> KUTIPAN PILIHAN:

3. Sumber daya yang cukup kuat dan baik.
4. Memiliki lembaga penelitian pertanian yang cukup terpandang.
5. Pengalaman yang cukup baik.
6. Potensi pasar yang besar, dengan daya tumbuh yang baik ia akan menjadi merging market.
Selain itu, banyak pula faktor eksternal yang mendukung gagasan dikembangkannya agribisnis di Indonesia, yaitu :
a. Prospektifnya bahan dasar makanan di pasar internasional.
b. Bergesernya strategi industrialisasi dari agrobased industry ke non agrobased industry akan meningkatkan impor.
c. Liberalisasi perdagangan akan memperluas pasar.
d. Meningkatnya kesadaran internasional akan kelestarian lingkungan.

> CUPLIKAN MATERI:
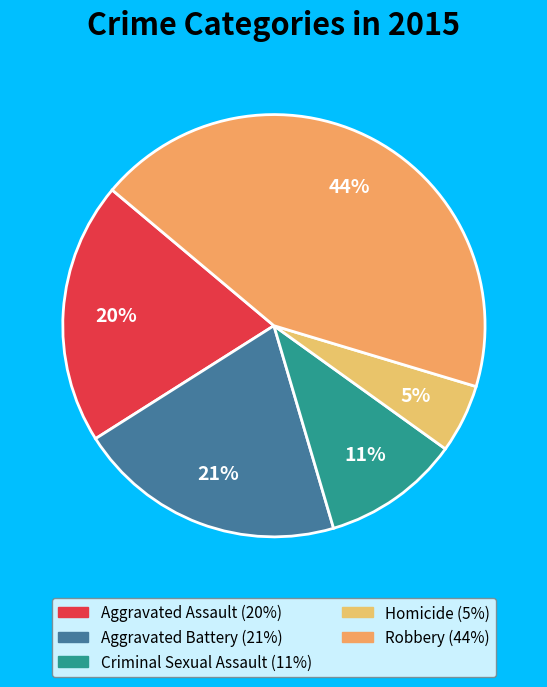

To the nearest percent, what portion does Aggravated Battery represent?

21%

* * *

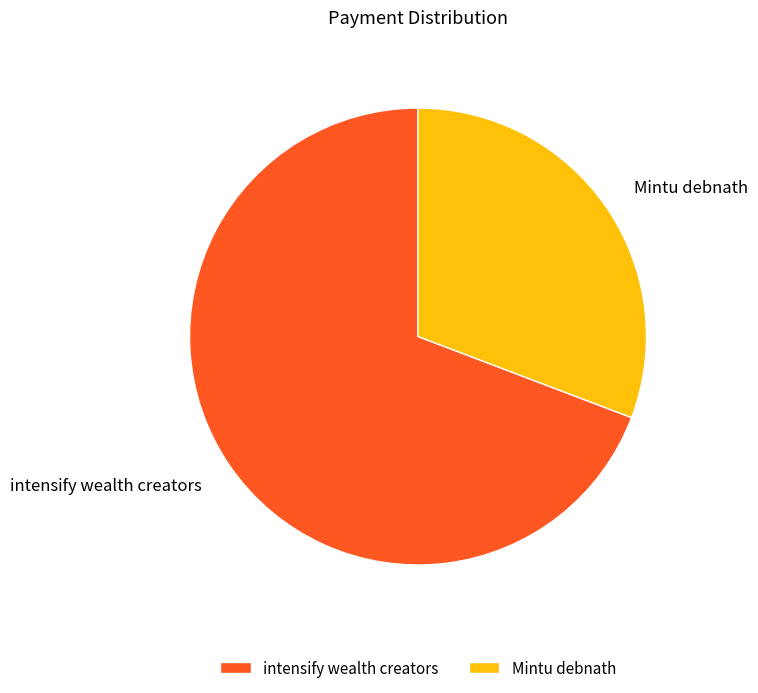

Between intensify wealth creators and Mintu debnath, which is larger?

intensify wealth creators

> RINCIAN LATIHAN: Menurut teks tentang agribisnis di Indonesia, apa dampak liberalisasi perdagangan?

> JAWABAN TERTULIS: Liberalisasi perdagangan akan memperluas pasar.